Analis Monex Investindo Futures Zulfirman Basir di Jakarta, Jumat mengatakan bahwa merebaknya kekhawatiran terhadap konflik geopolitik di Ukraina masih membebani mata uang negara-negara berkembang, kondisi itu cukup memberikan sentimen negatif bagi rupiah.

"Ukraina menuduh Rusia melakukan penyerangan di wilayah perbatasan dan ini semakin meredupkan harapan akan adanya solusi damai di kawasan itu. Berlanjutnya konflik itu bisa membuat perbaikan ekonomi global menjadi tertahan," ujarnya.

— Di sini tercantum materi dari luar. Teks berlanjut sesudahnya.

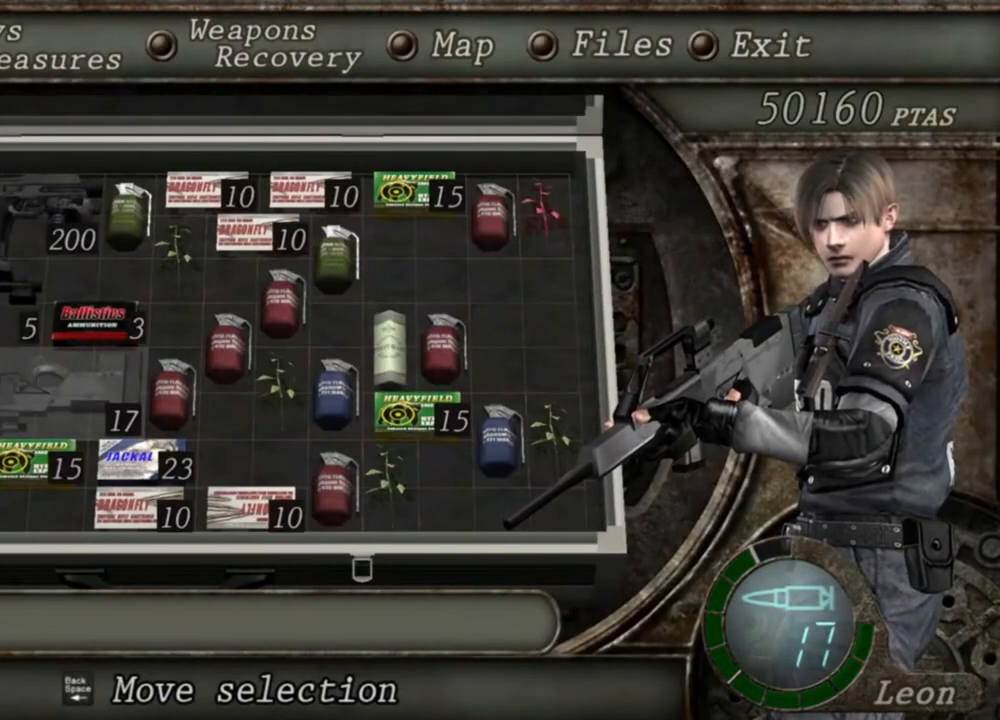
{"keys": [], "mouse": ["right"], "events": []}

Di sisi lain, ia menambahkan bahwa investor juga mewaspadai kondisi politik Indonesia. Pasar sedang mencermati pemerintahan baru dapat menggalang dukungan lebih banyak dari partai politik lain. Presiden baru mendatang perlu menaikan dukungan di DPR menjadi mayoritas untuk mendukung program pemerintahannya dapat berjalan dengan lancar.

"Rupiah mungkin akan diperdagangkan di kisaran Rp11.670-Rp11.725 per dolar AS untuk Jumat ini," katanya.

Pengamat Pasar Uang dari Bank Himpunan Saudara, Rully Nova menambahkan bahwa penggerak pasar keuangan di dalam negeri masih minim sehingga mata uang rupiah kembali berada di area negatif, namun fluktuasinya masih stabil.

"Pasar sedang menunggu kepastian harga bahan bakar minyak (BBM) bersubsidi. Dalam posisi menunggu itu pelaku pasar uang cenderung memilih dolar AS dalam transaksinya," katanya.

Di sisi lain, lanjut dia, sebagian pelaku pasar uang juga mencemaskan kenaikan suku bunga AS (Fed rate) yang diperkirakan lebih cepat menyusul beberapa data ekonomi AS menunjukan perbaikan.

"Naiknya suku bunga AS berdampak cukup negatif bagi pasar negara berkembang, termasuk Indonesia," katanya.